The National Science Foundation's Continental Dynamics Program has awarded a five-year, $3.595 million grant to Syracuse University, Columbia University, the University of California-Santa Barbara and the University of Texas at Austin for the investigation into very young, ultrahigh-pressure metamorphic (UHP) rocks exposed on islands near the eastern tip of Papua New Guinea. SU is taking the lead on this major research initiative with the objective of discovering how these UHP rocks are being naturally exhumed to the Earth's surface from depths of about 100 kilometers. This is a fundamental geologic process that remains poorly understood, but in eastern Papua New Guinea this process is active today. This research will allow for a greater understanding of the natural hazards that exist at plate boundaries, such as faults, earthquakes and volcanoes, and more insight into why and how the Earth changes.
SU College of Arts and Sciences faculty members Suzanne Baldwin, professor of earth sciences; Paul Fitzgerald, associate professor of earth sciences; and Laura Webb, assistant research professor of earth sciences, are the principal investigators and leaders of the collaborative research team that will begin work in Papua New Guinea this January.
"The Woodlark Rift of Papua New Guinea is one of the few sites in the world where the continental crust is being ripped apart, and new oceanic crust is forming at the same time," Baldwin says. "A significant portion of the world's population lives on active plate boundaries. We need to understand how the crust deforms over time to better understand potential geologic hazards at the local level."
The subduction of the Earth's crust to mantle depths produces high-pressure (HP) rocks
and UHP rocks at convergent plate boundaries. How these rocks return to the Earth's surface -- often at plate tectonic rates -- remains an outstanding question of first-order importance to continental dynamics and plate tectonics. This five-year, multidisciplinary, collaborative study involving a team of earth scientists from the United States, New Zealand, Papua New Guinea, Canada, Germany and Australia aims to resolve how the world's youngest high-pressure and UHP rocks have been brought to the surface.

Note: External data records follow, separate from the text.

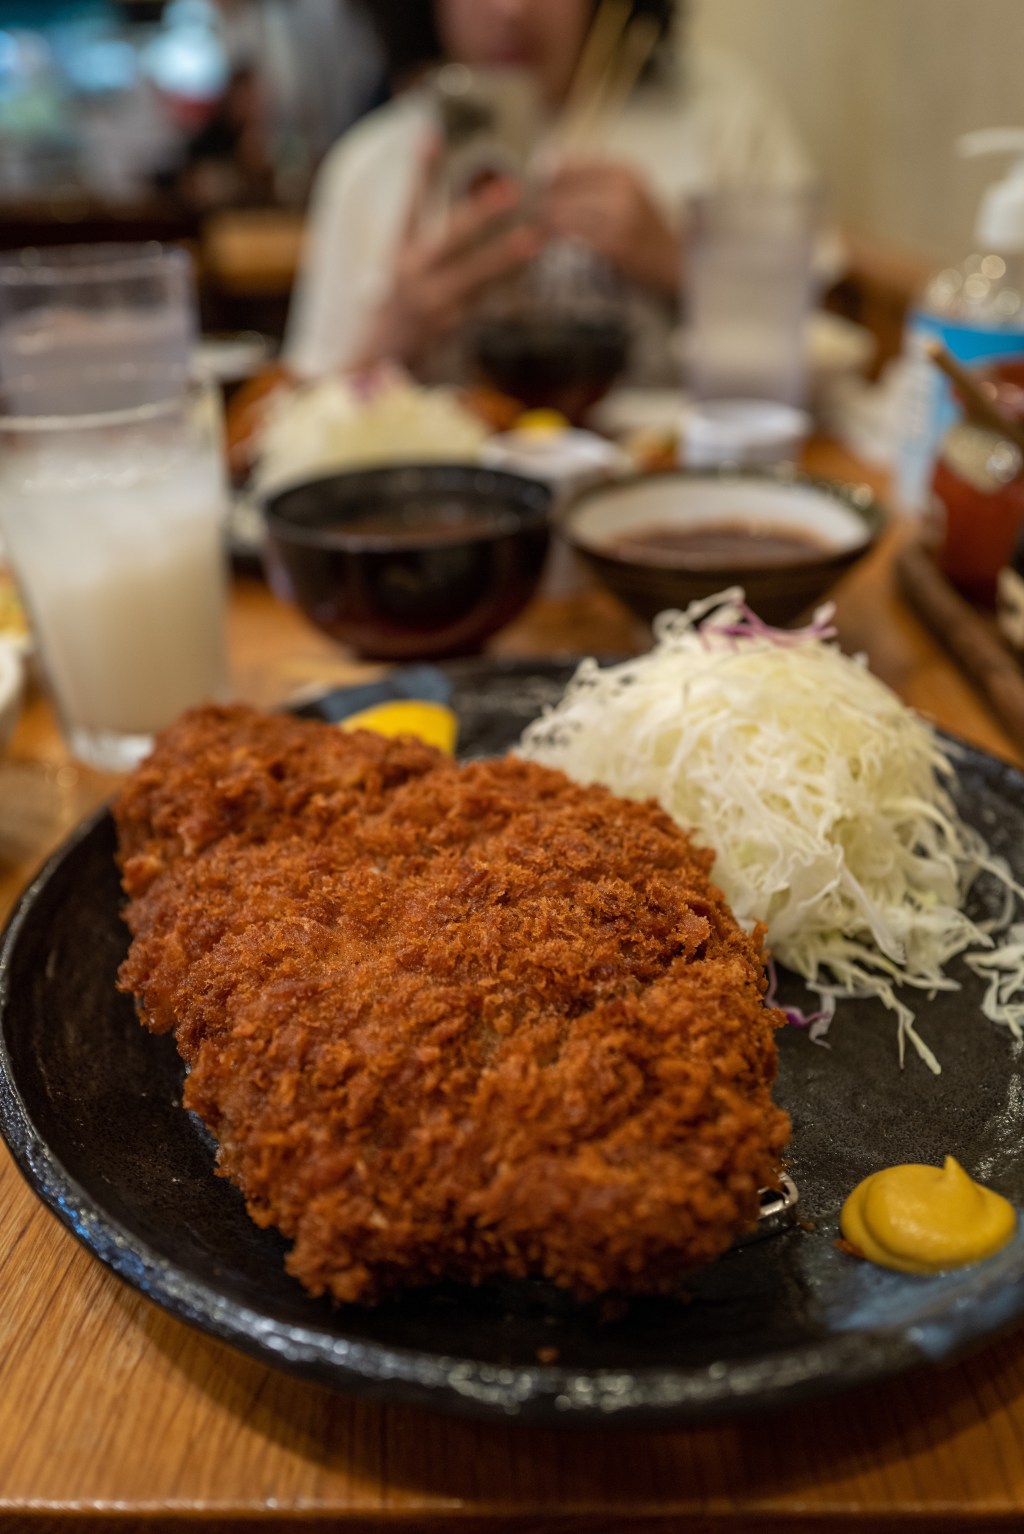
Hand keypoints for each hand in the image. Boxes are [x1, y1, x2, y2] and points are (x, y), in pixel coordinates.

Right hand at [353, 147, 542, 372]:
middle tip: (512, 191)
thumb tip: (447, 181)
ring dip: (505, 256)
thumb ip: (420, 228)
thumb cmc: (394, 299)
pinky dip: (507, 287)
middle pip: (448, 239)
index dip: (419, 171)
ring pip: (473, 276)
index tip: (431, 136)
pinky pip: (484, 303)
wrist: (377, 356)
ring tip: (536, 238)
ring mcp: (431, 303)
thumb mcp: (398, 261)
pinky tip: (531, 270)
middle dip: (480, 214)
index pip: (407, 204)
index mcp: (397, 252)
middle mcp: (412, 275)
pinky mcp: (449, 326)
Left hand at [541, 159, 681, 297]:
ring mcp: (619, 216)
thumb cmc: (645, 231)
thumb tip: (545, 170)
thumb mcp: (628, 193)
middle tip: (524, 215)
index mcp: (623, 170)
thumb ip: (593, 182)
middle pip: (560, 188)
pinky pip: (570, 236)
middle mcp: (622, 188)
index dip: (543, 179)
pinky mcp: (613, 244)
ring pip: (561, 212)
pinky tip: (544, 243)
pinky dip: (552, 239)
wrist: (676, 264)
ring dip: (540, 223)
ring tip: (531, 231)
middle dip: (537, 202)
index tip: (530, 193)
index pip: (567, 164)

Typical convergent margins, where dense oceanic crust is subducted and recycled back into the Earth's mantle, are common, and are best known for producing large earthquakes, such as the 2004 magnitude nine Sumatran earthquake, and large volcanoes, such as Mount St. Helen's in the Cascade Range of the western United States. Convergent plate margins where buoyant continental crust is subducted to mantle depths to produce HP rocks (at 70 kilometer depth) and UHP rocks (at 100 kilometer depth), before these rocks are exhumed back to the surface, are rare, and most evidence for these preserved in the rock record are several hundred million years old. However, in eastern Papua New Guinea -- along an active plate boundary -- exhumation of the world's youngest HP and UHP rocks is occurring today. There, exhumation occurs between the Australian and the Woodlark plates, where a seafloor spreading system is propagating westward and progressively changing a convergent plate boundary to a divergent plate boundary. In effect, a former convergent margin is unzipping, and in the process HP and UHP rocks are being exhumed to the surface.
Within this framework, this National Science Foundation-funded project will employ a range of methodologies that can contribute to piecing together the UHP exhumation history and the tectonic evolution. Efforts spearheaded by SU will integrate field studies with geology, thermochronology, petrology and geochemistry. These efforts will be complemented by passive seismic data acquisition to image the crust and mantle beneath the area where partially exhumed HP/UHP rocks may occur at depth. In addition, GPS work and geodynamic modeling are included.
Fitzgerald and Baldwin are SU's husband-and-wife team of geologists, and they, along with Webb, have collected rock samples in some of the most remote regions of the world, including Antarctica, Mongolia, Alaska and the rugged, tropical islands off the coast of Papua New Guinea.